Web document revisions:
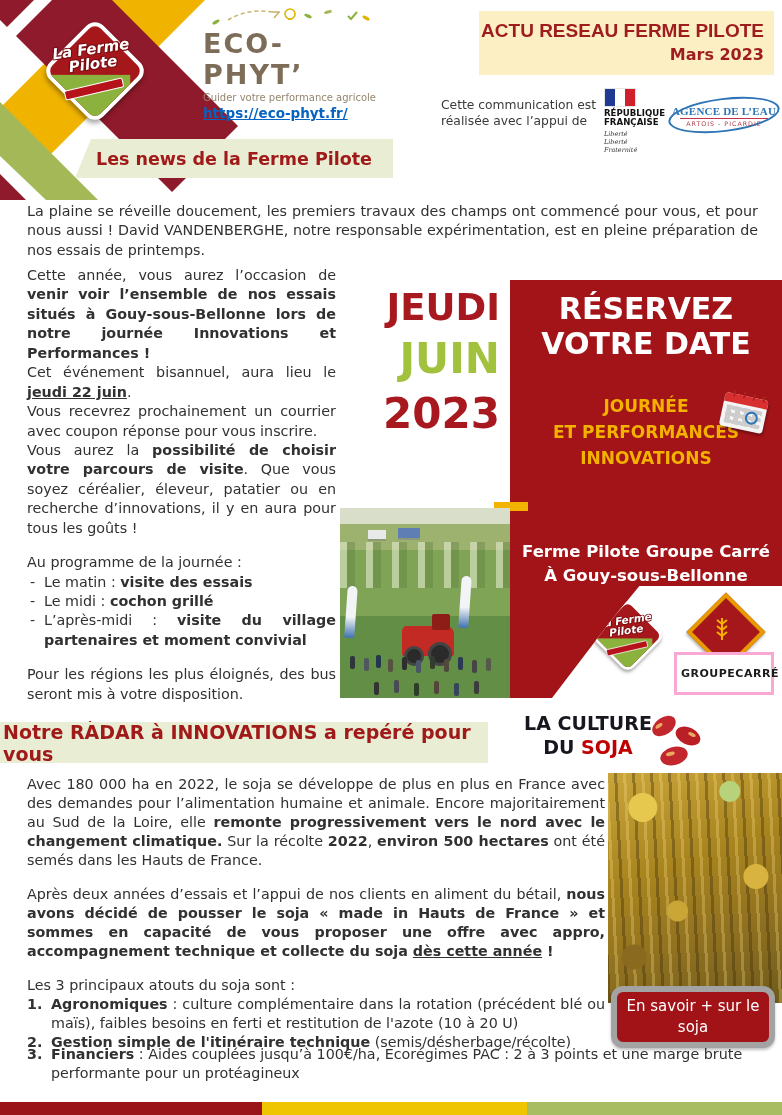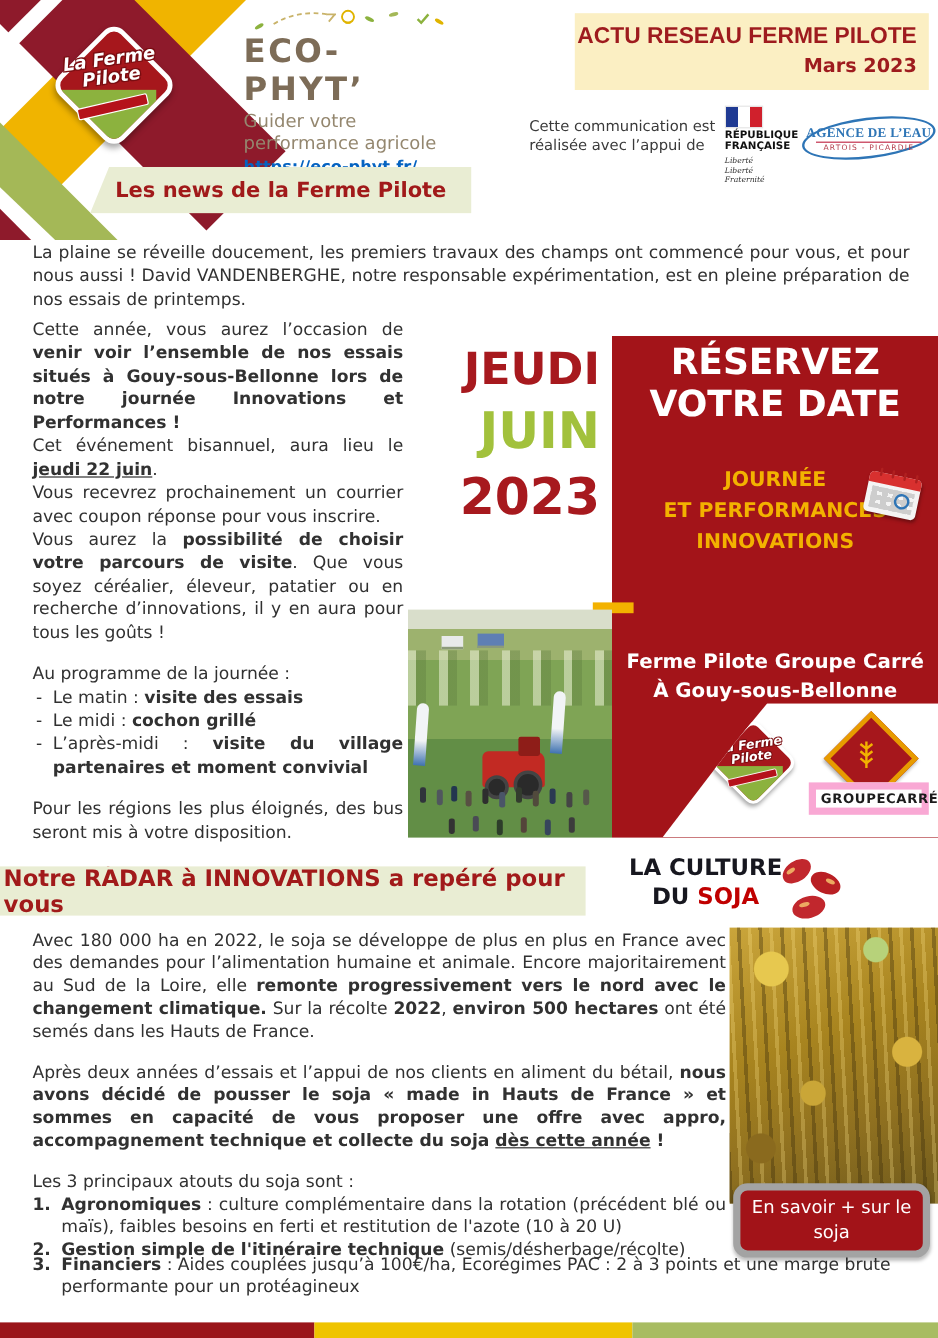"Guider votre performance agricole" .eco-tag { font-size: 15px -> 10px }
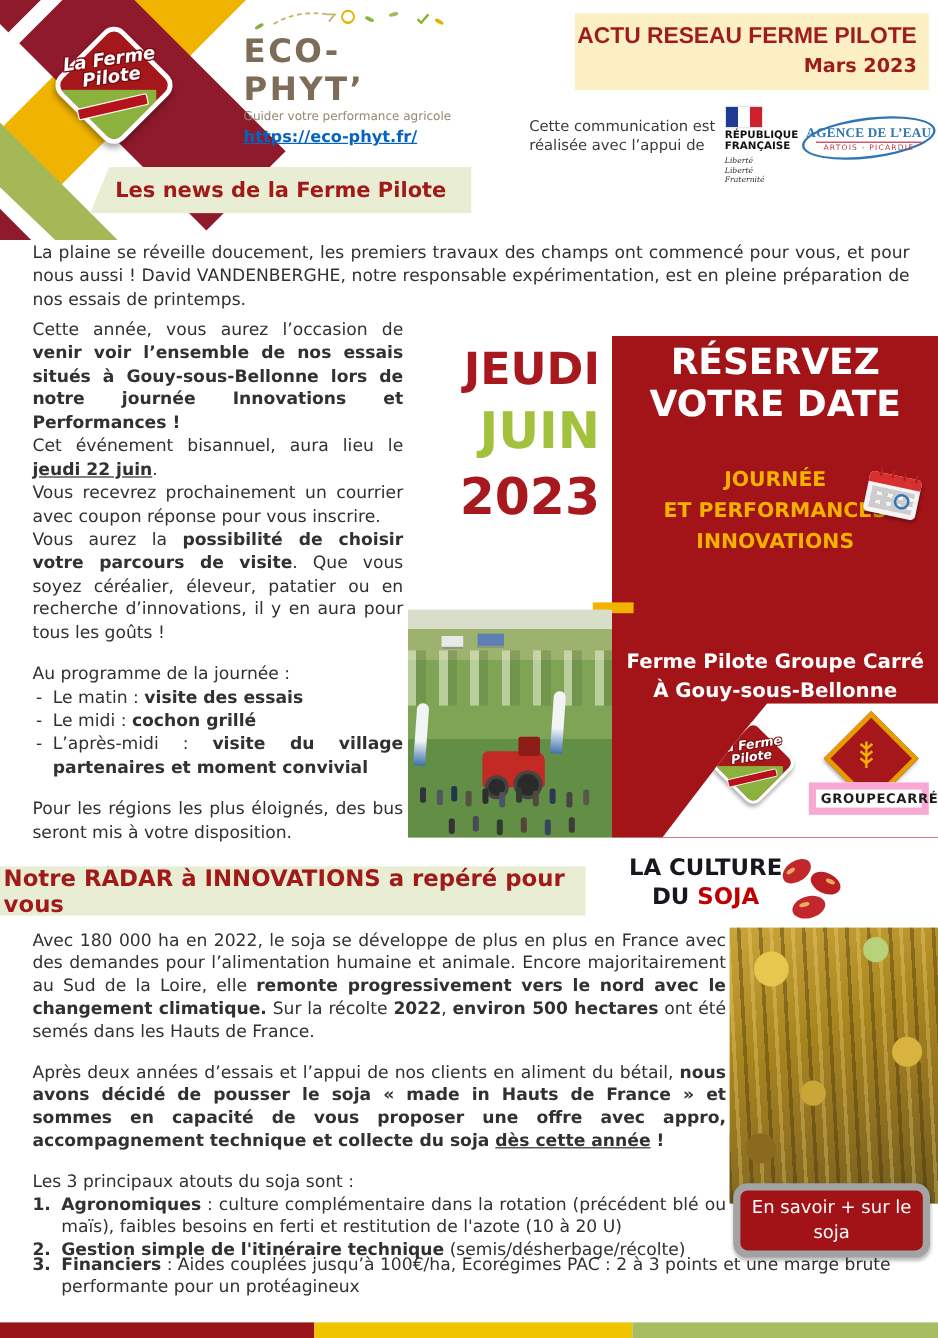"RÉSERVEZ" .rb-reserve { margin-top: 6px -> 12px }
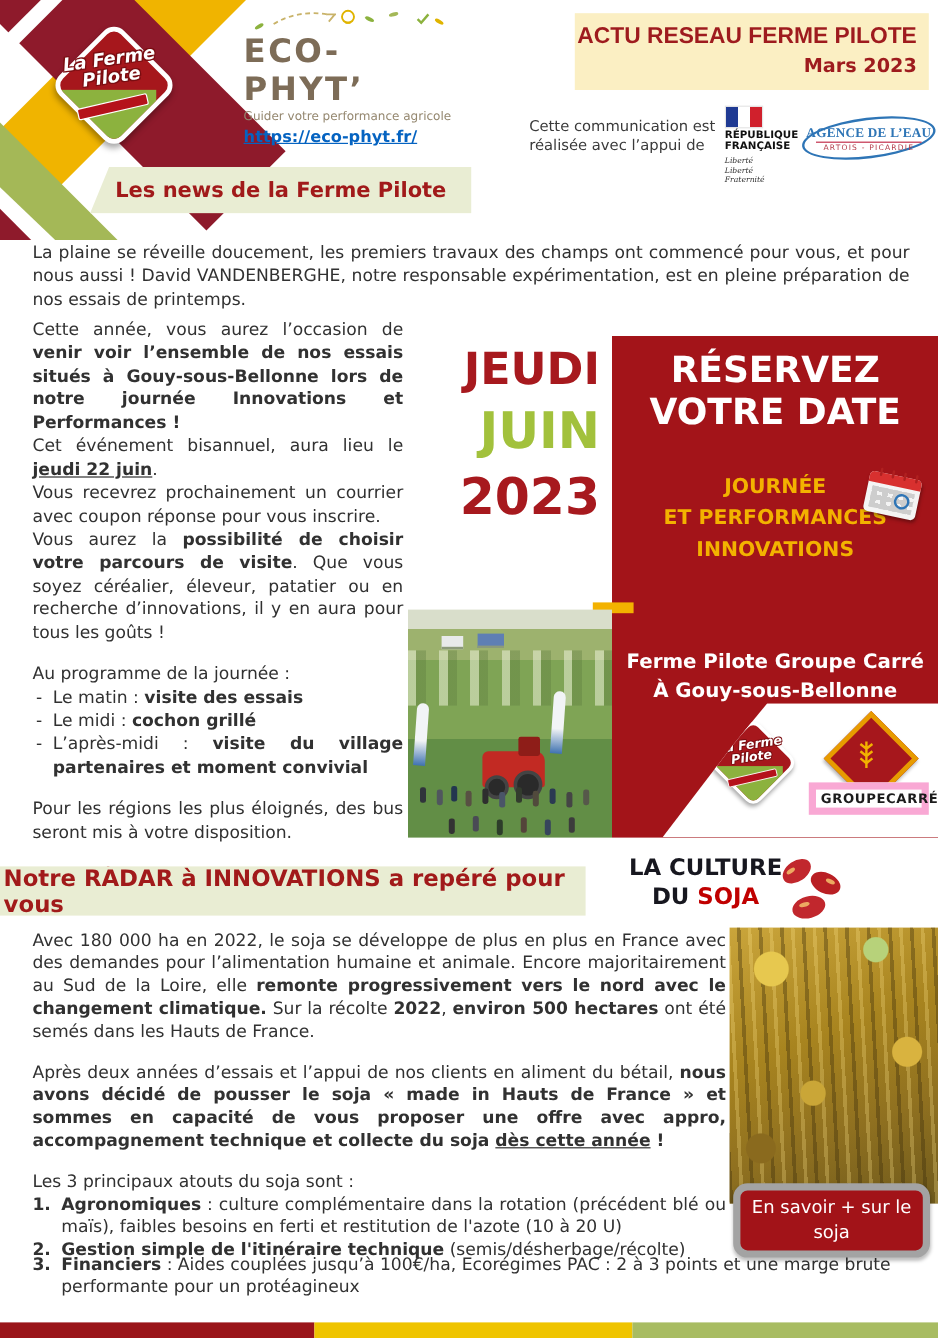"GROUPE" .gc-strip { border: 6px solid #f9a8d4 -> 3px solid #f9a8d4; padding: 1px 4px -> 12px 4px }
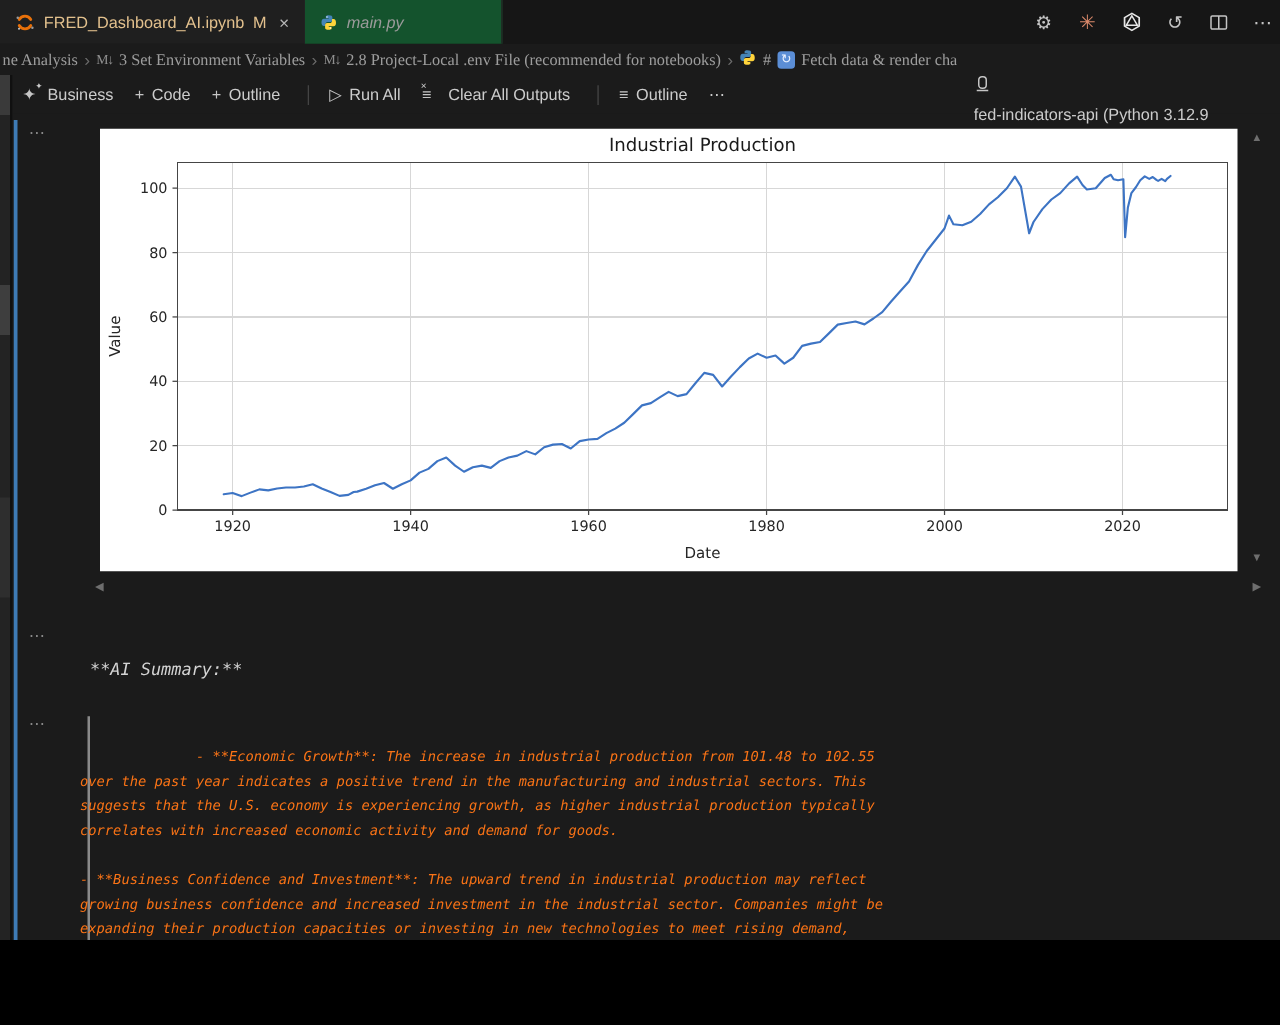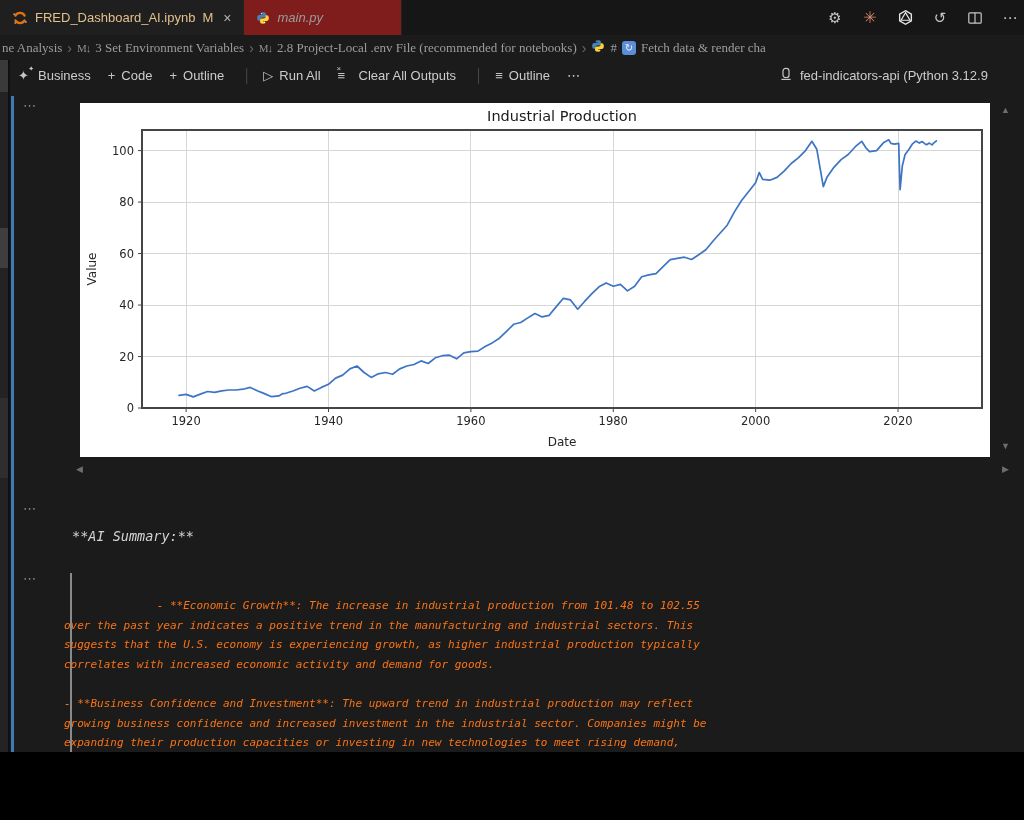"main.py" .tab.preview { background: #7f1d1d -> #14532d }
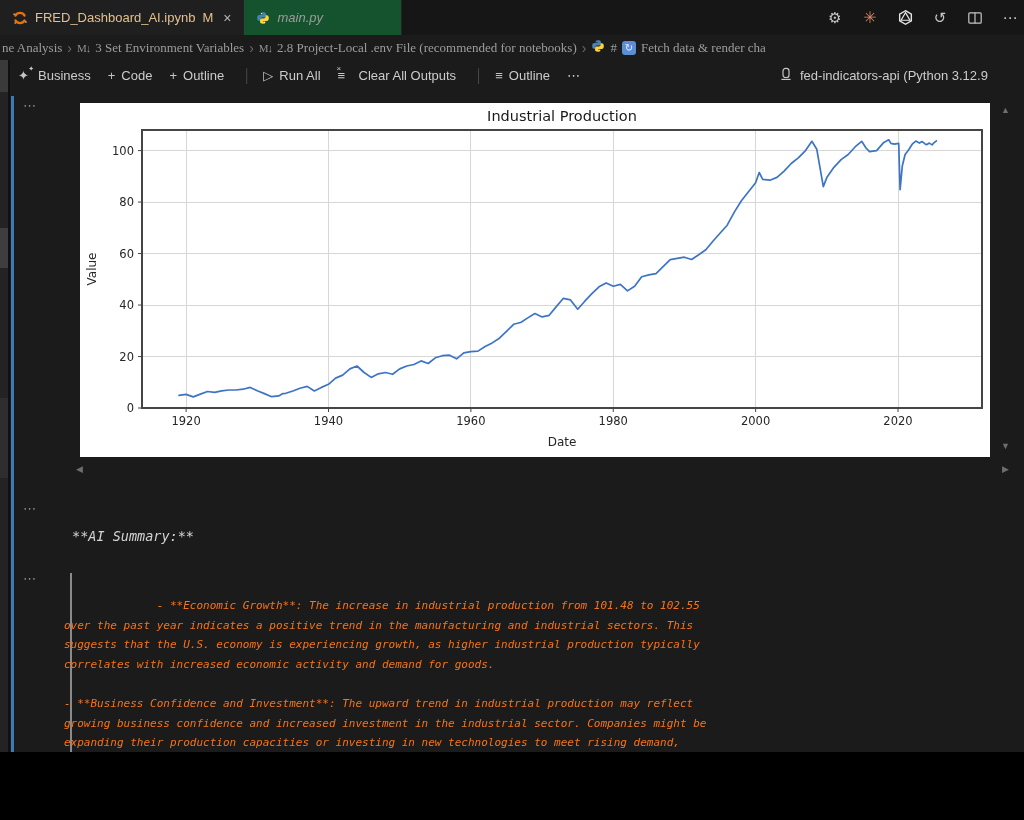"fed-indicators-api (Python 3.12.9" .kernel { align-items: center -> flex-start; flex-direction: none -> column }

• _TASK INSTRUCTIONS_
Copy out, with no pictures, the lines from the one containing "background: #7f1d1d ->" through the last line of the data above, both ends included and each word unchanged.

• _SOLUTION FOR THIS EXERCISE_
"main.py" .tab.preview { background: #7f1d1d -> #14532d }
"fed-indicators-api (Python 3.12.9" .kernel { align-items: center -> flex-start; flex-direction: none -> column }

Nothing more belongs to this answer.